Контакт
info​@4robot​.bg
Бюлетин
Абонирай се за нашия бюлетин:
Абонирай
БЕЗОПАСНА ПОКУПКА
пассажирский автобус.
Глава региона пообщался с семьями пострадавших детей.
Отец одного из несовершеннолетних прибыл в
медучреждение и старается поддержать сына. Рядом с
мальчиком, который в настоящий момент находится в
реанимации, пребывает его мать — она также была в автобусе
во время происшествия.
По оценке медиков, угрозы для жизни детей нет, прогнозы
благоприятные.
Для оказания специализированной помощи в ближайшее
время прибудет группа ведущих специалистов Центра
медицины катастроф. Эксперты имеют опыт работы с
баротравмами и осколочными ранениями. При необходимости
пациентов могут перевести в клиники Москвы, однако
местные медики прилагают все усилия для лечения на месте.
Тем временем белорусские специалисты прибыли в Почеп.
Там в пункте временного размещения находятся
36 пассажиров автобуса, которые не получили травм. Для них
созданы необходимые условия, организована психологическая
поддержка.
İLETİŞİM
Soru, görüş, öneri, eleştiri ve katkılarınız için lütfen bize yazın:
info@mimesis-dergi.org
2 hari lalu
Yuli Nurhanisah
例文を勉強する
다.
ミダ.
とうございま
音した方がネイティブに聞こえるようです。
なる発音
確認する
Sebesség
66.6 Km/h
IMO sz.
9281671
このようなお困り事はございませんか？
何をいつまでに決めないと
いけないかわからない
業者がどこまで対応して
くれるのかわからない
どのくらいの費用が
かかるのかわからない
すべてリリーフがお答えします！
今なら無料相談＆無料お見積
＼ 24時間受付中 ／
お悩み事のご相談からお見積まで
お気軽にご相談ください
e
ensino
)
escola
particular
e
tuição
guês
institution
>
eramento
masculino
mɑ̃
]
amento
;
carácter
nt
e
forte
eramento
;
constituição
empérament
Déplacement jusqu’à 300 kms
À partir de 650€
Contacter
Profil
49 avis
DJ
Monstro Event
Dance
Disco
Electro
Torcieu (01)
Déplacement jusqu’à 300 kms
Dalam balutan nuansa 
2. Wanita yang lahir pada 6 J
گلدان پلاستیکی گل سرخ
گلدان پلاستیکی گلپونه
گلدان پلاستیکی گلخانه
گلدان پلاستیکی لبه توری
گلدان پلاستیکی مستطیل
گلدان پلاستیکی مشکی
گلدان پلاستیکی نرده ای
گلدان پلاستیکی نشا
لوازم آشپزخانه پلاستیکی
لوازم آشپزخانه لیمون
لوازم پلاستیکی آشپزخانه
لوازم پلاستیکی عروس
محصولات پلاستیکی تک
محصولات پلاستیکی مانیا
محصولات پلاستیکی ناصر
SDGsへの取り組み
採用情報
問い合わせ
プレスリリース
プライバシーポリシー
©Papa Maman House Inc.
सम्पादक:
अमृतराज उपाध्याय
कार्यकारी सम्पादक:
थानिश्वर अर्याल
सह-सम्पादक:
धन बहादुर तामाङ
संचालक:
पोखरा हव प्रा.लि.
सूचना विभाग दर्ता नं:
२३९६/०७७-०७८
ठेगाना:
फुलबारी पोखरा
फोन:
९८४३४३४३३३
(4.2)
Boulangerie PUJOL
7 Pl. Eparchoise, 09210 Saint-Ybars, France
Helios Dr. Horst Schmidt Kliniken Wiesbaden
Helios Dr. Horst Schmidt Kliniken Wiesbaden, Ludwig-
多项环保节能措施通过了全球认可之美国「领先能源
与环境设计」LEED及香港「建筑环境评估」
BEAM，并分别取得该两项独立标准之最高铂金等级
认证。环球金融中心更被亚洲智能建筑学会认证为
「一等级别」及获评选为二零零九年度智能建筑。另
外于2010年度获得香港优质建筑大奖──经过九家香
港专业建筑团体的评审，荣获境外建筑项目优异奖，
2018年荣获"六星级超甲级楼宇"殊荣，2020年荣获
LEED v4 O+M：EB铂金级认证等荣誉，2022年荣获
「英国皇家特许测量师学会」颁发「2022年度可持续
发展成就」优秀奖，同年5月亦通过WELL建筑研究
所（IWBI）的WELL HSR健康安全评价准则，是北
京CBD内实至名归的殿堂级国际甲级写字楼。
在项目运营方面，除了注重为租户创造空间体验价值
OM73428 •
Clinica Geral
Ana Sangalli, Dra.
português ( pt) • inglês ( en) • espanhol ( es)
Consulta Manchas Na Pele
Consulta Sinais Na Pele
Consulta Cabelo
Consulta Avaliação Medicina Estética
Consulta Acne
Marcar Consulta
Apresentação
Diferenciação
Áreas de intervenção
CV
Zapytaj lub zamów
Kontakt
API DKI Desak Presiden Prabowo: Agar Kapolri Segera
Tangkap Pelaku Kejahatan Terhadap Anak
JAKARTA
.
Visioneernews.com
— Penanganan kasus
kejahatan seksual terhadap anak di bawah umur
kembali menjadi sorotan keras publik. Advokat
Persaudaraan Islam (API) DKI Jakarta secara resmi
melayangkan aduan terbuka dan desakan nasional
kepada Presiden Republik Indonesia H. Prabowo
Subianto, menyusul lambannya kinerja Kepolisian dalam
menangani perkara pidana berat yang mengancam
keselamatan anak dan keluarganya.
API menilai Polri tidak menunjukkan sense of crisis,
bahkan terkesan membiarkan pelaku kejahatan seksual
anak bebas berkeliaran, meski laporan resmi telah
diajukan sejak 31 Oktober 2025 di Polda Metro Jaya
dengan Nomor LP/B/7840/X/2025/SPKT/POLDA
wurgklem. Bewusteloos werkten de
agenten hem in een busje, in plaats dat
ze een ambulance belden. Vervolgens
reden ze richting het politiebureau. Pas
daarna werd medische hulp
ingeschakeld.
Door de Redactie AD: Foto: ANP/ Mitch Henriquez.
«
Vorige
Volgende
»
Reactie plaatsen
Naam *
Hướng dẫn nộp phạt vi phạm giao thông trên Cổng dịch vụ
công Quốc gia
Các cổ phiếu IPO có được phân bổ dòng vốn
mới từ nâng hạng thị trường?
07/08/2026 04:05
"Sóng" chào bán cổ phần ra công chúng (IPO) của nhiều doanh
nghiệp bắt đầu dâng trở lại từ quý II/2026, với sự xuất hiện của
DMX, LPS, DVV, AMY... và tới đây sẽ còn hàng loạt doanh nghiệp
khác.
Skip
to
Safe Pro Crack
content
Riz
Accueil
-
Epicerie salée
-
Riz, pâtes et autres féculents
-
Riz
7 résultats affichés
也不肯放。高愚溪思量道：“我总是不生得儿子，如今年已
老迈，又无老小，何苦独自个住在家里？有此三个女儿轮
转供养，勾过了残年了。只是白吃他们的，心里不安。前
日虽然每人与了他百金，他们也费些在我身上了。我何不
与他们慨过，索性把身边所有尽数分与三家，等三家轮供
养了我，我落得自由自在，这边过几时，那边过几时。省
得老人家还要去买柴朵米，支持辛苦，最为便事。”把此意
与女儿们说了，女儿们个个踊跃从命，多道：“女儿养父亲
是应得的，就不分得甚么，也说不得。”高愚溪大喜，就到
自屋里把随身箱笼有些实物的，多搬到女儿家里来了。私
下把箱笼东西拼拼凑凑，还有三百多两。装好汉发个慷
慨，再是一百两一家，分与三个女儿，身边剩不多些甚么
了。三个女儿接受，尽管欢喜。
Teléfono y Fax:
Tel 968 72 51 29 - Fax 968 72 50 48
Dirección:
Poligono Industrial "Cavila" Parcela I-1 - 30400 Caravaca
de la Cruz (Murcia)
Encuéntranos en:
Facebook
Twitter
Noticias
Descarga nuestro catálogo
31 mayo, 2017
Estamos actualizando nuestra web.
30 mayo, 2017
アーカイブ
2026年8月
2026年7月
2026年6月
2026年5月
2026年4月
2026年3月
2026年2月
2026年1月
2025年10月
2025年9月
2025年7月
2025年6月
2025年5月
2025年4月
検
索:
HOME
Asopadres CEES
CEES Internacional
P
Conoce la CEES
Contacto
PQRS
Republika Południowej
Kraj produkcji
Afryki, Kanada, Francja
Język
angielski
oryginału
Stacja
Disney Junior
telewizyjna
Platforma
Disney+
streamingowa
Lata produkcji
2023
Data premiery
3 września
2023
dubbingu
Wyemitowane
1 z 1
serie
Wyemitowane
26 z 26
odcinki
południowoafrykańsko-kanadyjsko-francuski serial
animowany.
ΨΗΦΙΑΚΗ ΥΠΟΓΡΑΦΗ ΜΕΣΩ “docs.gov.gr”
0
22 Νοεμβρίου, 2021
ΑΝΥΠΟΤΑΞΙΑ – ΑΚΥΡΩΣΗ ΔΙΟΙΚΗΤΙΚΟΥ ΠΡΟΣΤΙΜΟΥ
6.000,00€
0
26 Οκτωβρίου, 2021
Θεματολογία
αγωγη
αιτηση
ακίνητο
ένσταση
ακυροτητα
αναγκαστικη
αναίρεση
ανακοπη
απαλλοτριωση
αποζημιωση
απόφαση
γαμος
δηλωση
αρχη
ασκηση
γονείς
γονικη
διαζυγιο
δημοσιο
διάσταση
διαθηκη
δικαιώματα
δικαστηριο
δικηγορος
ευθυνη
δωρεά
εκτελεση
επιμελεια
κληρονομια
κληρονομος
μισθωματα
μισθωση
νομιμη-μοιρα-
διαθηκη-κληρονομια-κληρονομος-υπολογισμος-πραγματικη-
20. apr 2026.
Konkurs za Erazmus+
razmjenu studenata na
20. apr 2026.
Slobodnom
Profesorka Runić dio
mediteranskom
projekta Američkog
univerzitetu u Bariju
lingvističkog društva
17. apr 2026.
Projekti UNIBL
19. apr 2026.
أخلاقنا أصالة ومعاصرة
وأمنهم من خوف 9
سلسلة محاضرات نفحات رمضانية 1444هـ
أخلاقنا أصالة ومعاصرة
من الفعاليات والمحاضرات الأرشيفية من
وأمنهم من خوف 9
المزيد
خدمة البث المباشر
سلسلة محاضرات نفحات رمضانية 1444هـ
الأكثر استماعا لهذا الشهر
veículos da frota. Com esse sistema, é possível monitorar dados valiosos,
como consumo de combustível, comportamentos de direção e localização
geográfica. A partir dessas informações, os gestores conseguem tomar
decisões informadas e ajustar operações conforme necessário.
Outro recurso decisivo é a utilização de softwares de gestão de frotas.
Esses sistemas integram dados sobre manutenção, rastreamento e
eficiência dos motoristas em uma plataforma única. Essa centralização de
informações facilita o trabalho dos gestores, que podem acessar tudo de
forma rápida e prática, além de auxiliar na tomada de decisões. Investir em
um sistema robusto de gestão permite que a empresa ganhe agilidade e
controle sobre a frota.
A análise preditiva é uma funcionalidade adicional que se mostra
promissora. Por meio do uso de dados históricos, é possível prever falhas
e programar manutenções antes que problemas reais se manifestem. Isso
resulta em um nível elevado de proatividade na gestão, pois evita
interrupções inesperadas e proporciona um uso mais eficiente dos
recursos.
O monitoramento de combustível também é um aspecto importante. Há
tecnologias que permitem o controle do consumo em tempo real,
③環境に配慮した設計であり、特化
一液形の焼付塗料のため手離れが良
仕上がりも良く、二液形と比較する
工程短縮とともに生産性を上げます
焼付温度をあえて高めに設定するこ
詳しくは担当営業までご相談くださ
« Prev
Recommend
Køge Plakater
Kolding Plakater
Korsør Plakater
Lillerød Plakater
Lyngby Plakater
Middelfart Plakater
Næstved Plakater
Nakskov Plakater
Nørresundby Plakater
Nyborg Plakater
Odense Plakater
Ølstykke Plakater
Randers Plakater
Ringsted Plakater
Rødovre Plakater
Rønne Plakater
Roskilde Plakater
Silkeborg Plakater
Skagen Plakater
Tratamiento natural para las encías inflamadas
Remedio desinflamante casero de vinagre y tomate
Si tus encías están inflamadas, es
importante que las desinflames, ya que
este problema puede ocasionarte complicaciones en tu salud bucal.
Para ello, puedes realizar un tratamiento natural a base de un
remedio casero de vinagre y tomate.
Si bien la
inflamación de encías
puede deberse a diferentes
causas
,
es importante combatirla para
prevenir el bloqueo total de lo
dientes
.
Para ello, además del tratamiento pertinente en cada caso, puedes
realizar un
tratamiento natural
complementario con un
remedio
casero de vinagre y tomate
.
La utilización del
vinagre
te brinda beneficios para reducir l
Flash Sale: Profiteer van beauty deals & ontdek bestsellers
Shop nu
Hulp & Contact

• • • •

### What to do:
Lines of the material in which the word "Schmidt" occurs are to be copied out.

### Answer to this exercise:
Helios Dr. Horst Schmidt Kliniken Wiesbaden
Helios Dr. Horst Schmidt Kliniken Wiesbaden, Ludwig-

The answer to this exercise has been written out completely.